= Beginning of Section =

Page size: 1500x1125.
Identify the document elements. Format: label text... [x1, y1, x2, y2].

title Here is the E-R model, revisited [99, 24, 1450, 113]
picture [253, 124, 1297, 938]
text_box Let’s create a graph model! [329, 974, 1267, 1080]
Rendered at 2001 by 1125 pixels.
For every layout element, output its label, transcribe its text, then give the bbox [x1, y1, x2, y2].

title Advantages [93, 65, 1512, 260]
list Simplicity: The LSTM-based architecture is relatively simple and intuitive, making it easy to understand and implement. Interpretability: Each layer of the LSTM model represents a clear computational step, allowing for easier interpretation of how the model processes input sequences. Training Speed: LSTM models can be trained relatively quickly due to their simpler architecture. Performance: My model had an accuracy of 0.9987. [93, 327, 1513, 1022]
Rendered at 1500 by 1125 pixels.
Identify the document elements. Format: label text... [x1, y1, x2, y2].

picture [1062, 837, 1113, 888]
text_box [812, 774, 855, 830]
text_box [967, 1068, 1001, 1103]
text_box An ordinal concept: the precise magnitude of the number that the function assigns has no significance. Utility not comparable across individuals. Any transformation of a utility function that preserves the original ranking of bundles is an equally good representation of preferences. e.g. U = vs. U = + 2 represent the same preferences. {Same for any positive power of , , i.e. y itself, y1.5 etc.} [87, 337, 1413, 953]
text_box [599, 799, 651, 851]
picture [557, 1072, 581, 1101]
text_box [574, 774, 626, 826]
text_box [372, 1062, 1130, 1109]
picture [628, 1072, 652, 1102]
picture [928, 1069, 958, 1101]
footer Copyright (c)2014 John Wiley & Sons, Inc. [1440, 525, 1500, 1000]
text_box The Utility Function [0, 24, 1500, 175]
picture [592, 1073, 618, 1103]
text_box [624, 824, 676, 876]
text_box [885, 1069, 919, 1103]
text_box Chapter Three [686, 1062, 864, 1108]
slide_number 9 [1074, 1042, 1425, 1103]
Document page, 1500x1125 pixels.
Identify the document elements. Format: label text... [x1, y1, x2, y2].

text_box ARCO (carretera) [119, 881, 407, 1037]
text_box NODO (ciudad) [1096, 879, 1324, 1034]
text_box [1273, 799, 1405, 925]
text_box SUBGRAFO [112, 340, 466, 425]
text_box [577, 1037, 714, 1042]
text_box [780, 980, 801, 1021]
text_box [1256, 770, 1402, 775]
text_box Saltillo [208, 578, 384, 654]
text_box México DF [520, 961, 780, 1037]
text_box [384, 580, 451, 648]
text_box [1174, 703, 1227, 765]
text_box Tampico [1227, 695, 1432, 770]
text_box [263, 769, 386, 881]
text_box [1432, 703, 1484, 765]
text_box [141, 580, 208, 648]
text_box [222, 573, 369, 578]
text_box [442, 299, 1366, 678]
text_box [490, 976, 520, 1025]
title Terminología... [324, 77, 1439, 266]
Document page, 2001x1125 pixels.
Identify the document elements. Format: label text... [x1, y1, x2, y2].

= End of Section =

**EXERCISE DETAILS:** From the entries above, list each line with "pixels" in it.

**YOUR SOLUTION:**
Rendered at 2001 by 1125 pixels.
Rendered at 1500 by 1125 pixels.
Document page, 1500x1125 pixels.
Document page, 2001x1125 pixels.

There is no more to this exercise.